# START OF Source data
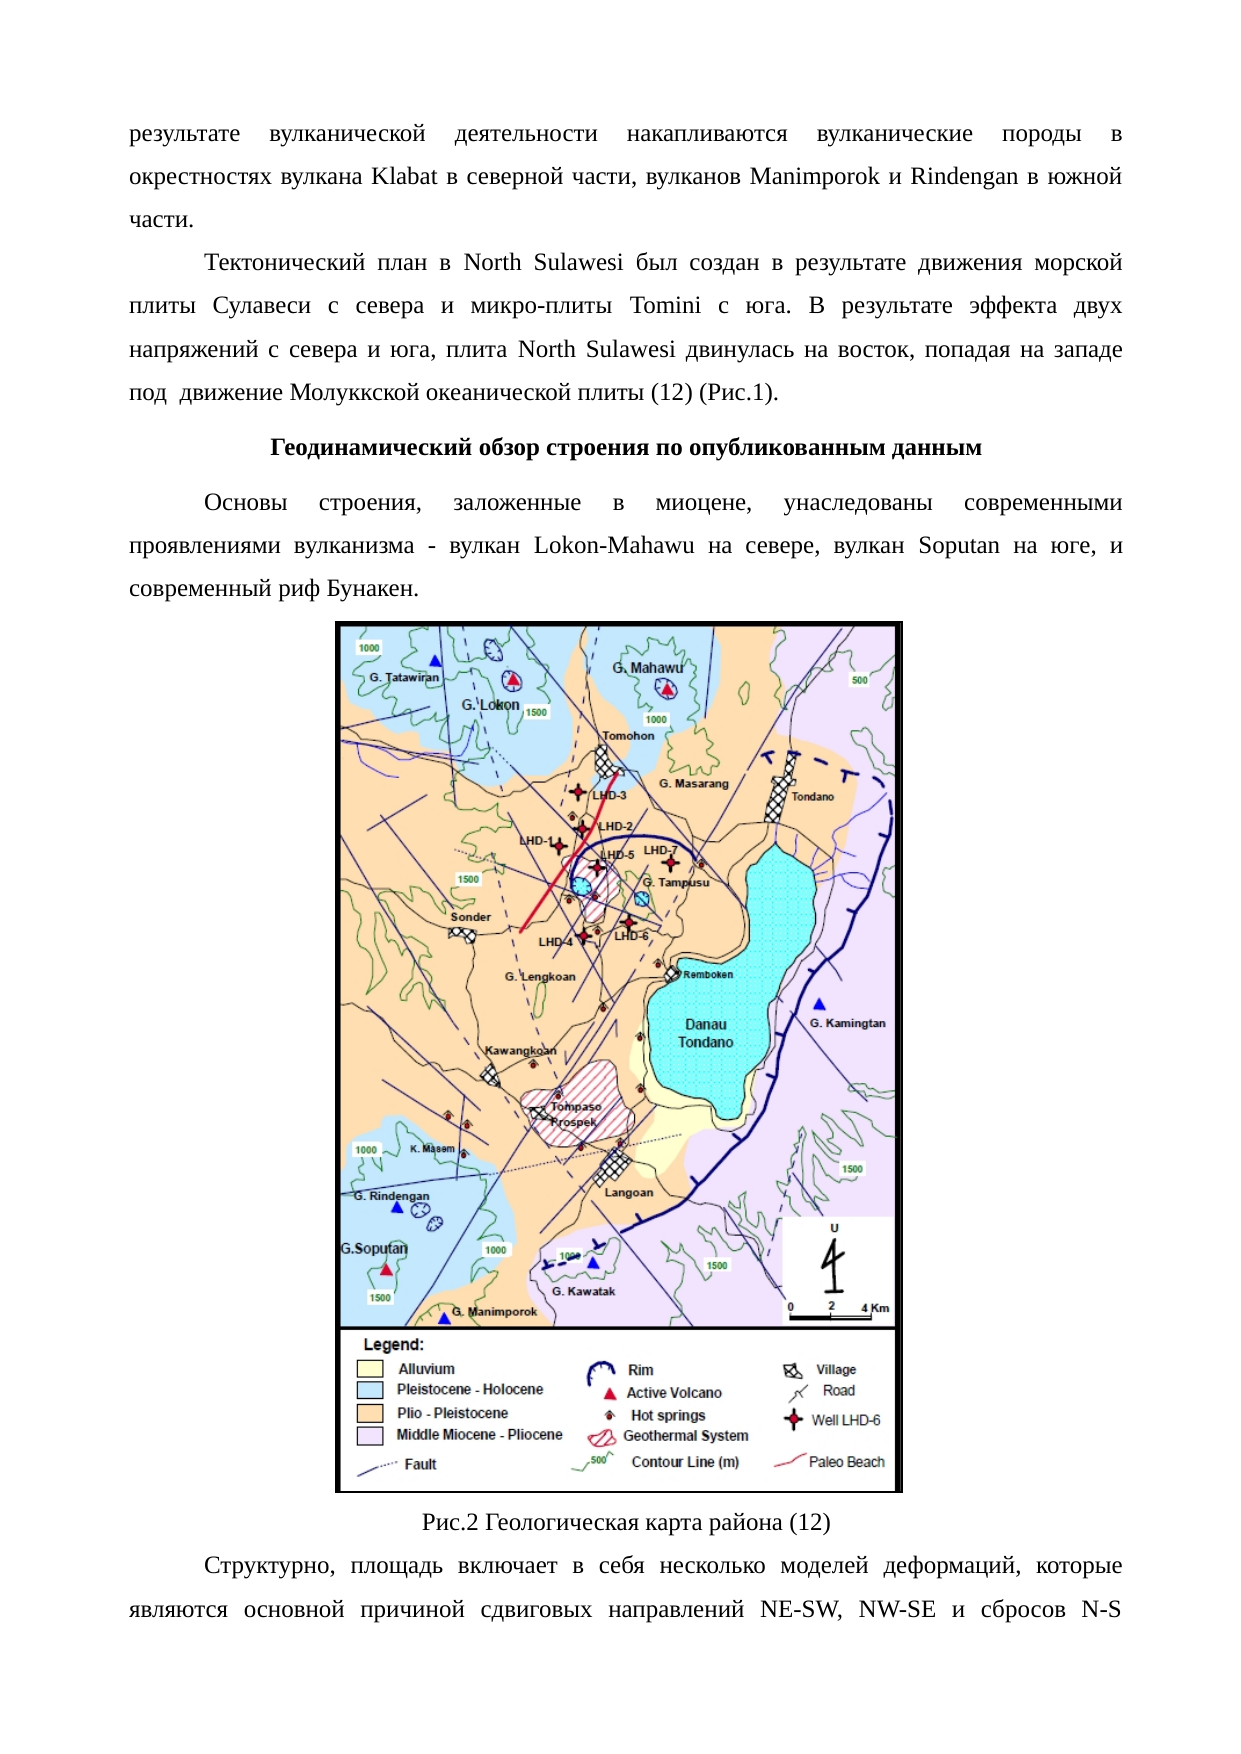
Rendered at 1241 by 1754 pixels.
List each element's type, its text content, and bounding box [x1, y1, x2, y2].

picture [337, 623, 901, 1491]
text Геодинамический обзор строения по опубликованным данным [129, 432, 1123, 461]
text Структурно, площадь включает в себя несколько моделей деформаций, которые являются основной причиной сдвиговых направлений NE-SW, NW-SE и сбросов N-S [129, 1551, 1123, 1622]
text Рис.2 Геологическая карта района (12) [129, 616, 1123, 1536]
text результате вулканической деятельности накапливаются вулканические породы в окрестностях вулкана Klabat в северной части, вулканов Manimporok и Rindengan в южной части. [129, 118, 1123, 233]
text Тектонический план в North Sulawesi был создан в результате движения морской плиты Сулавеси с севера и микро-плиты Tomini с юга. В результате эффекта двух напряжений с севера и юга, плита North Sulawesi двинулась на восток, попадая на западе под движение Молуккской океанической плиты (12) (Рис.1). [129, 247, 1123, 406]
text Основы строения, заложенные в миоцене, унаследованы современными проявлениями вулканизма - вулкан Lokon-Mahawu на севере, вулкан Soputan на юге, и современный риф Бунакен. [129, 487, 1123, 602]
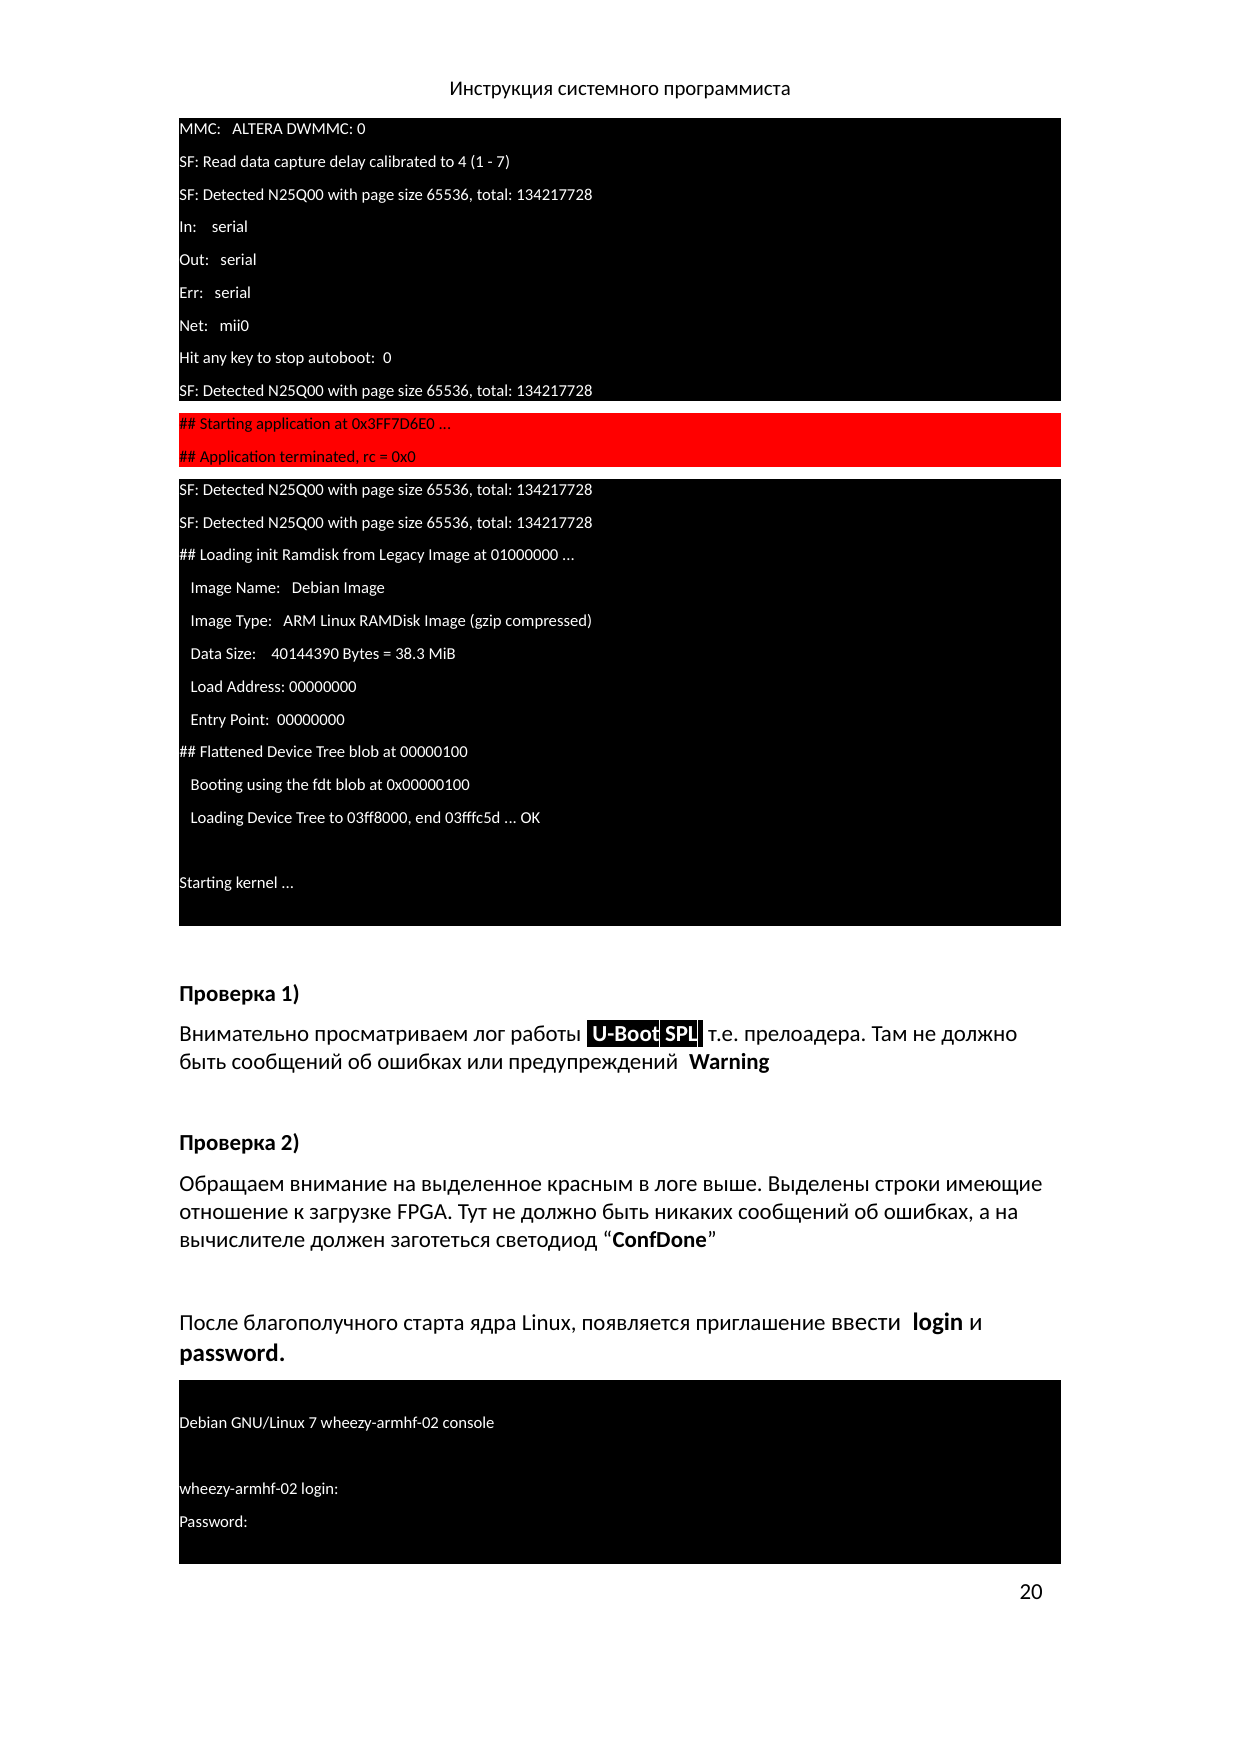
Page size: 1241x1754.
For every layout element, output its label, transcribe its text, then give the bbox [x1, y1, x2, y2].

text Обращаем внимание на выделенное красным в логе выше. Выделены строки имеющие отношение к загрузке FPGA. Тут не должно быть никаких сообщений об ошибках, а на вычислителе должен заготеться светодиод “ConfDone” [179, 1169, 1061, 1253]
# END OF Source data
Recast every line of the entries above as a Markdown table with the columns "No." and "Line," numbering the rows and skipping blank lines. Leave the pictures out of your answer.

| No. | Line |
|---|---|
| 1 | Rendered at 1241 by 1754 pixels. |
| 2 | List each element's type, its text content, and bounding box [x1, y1, x2, y2]. |
| 3 | picture [337, 623, 901, 1491] |
| 4 | text Геодинамический обзор строения по опубликованным данным [129, 432, 1123, 461] |
| 5 | text Структурно, площадь включает в себя несколько моделей деформаций, которые являются основной причиной сдвиговых направлений NE-SW, NW-SE и сбросов N-S [129, 1551, 1123, 1622] |
| 6 | text Рис.2 Геологическая карта района (12) [129, 616, 1123, 1536] |
| 7 | text результате вулканической деятельности накапливаются вулканические породы в окрестностях вулкана Klabat в северной части, вулканов Manimporok и Rindengan в южной части. [129, 118, 1123, 233] |
| 8 | text Тектонический план в North Sulawesi был создан в результате движения морской плиты Сулавеси с севера и микро-плиты Tomini с юга. В результате эффекта двух напряжений с севера и юга, плита North Sulawesi двинулась на восток, попадая на западе под движение Молуккской океанической плиты (12) (Рис.1). [129, 247, 1123, 406] |
| 9 | text Основы строения, заложенные в миоцене, унаследованы современными проявлениями вулканизма - вулкан Lokon-Mahawu на севере, вулкан Soputan на юге, и современный риф Бунакен. [129, 487, 1123, 602] |
| 10 | Page size: 1241x1754. |
| 11 | For every layout element, output its label, transcribe its text, then give the bbox [x1, y1, x2, y2]. |
| 12 | text Обращаем внимание на выделенное красным в логе выше. Выделены строки имеющие отношение к загрузке FPGA. Тут не должно быть никаких сообщений об ошибках, а на вычислителе должен заготеться светодиод “ConfDone” [179, 1169, 1061, 1253] |